→ Work to complete
Reproduce all entries precisely, down to the last character.

→ Records shown
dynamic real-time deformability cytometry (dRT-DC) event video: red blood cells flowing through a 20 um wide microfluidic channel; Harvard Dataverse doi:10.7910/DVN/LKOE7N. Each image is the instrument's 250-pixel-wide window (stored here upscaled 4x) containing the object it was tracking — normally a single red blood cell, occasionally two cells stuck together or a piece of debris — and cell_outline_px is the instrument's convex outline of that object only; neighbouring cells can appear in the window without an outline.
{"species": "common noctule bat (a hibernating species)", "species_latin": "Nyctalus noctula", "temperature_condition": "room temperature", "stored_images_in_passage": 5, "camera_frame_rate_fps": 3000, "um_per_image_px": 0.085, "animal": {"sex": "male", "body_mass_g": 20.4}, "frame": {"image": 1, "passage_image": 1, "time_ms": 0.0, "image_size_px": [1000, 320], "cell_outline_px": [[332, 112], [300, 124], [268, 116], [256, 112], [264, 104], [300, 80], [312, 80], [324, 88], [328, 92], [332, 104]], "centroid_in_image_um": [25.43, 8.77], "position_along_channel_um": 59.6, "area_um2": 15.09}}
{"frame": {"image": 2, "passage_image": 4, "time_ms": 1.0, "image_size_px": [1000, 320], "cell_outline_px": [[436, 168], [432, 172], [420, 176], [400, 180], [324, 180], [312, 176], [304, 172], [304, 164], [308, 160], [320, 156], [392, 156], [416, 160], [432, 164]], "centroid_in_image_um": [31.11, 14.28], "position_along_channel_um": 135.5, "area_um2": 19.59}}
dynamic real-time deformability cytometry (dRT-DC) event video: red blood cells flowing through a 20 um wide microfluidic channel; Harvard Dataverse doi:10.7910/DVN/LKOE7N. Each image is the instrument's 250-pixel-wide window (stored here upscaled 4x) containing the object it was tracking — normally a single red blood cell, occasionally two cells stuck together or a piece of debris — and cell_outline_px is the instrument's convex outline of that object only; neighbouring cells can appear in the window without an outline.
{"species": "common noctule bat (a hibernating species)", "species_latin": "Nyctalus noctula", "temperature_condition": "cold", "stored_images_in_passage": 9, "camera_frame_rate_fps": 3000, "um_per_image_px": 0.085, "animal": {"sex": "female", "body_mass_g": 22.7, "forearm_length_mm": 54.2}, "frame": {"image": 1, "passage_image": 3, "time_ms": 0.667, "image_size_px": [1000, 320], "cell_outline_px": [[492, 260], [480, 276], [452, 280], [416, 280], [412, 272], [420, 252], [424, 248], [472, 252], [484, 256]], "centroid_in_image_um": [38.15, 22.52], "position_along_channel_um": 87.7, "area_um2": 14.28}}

→ Written response
dynamic real-time deformability cytometry (dRT-DC) event video: red blood cells flowing through a 20 um wide microfluidic channel; Harvard Dataverse doi:10.7910/DVN/LKOE7N. Each image is the instrument's 250-pixel-wide window (stored here upscaled 4x) containing the object it was tracking — normally a single red blood cell, occasionally two cells stuck together or a piece of debris — and cell_outline_px is the instrument's convex outline of that object only; neighbouring cells can appear in the window without an outline.
{"species": "common noctule bat (a hibernating species)", "species_latin": "Nyctalus noctula", "temperature_condition": "room temperature", "stored_images_in_passage": 5, "camera_frame_rate_fps": 3000, "um_per_image_px": 0.085, "animal": {"sex": "male", "body_mass_g": 20.4}, "frame": {"image": 1, "passage_image": 1, "time_ms": 0.0, "image_size_px": [1000, 320], "cell_outline_px": [[332, 112], [300, 124], [268, 116], [256, 112], [264, 104], [300, 80], [312, 80], [324, 88], [328, 92], [332, 104]], "centroid_in_image_um": [25.43, 8.77], "position_along_channel_um": 59.6, "area_um2": 15.09}}
{"frame": {"image": 2, "passage_image": 4, "time_ms": 1.0, "image_size_px": [1000, 320], "cell_outline_px": [[436, 168], [432, 172], [420, 176], [400, 180], [324, 180], [312, 176], [304, 172], [304, 164], [308, 160], [320, 156], [392, 156], [416, 160], [432, 164]], "centroid_in_image_um": [31.11, 14.28], "position_along_channel_um": 135.5, "area_um2": 19.59}}
dynamic real-time deformability cytometry (dRT-DC) event video: red blood cells flowing through a 20 um wide microfluidic channel; Harvard Dataverse doi:10.7910/DVN/LKOE7N. Each image is the instrument's 250-pixel-wide window (stored here upscaled 4x) containing the object it was tracking — normally a single red blood cell, occasionally two cells stuck together or a piece of debris — and cell_outline_px is the instrument's convex outline of that object only; neighbouring cells can appear in the window without an outline.
{"species": "common noctule bat (a hibernating species)", "species_latin": "Nyctalus noctula", "temperature_condition": "cold", "stored_images_in_passage": 9, "camera_frame_rate_fps": 3000, "um_per_image_px": 0.085, "animal": {"sex": "female", "body_mass_g": 22.7, "forearm_length_mm": 54.2}, "frame": {"image": 1, "passage_image": 3, "time_ms": 0.667, "image_size_px": [1000, 320], "cell_outline_px": [[492, 260], [480, 276], [452, 280], [416, 280], [412, 272], [420, 252], [424, 248], [472, 252], [484, 256]], "centroid_in_image_um": [38.15, 22.52], "position_along_channel_um": 87.7, "area_um2": 14.28}}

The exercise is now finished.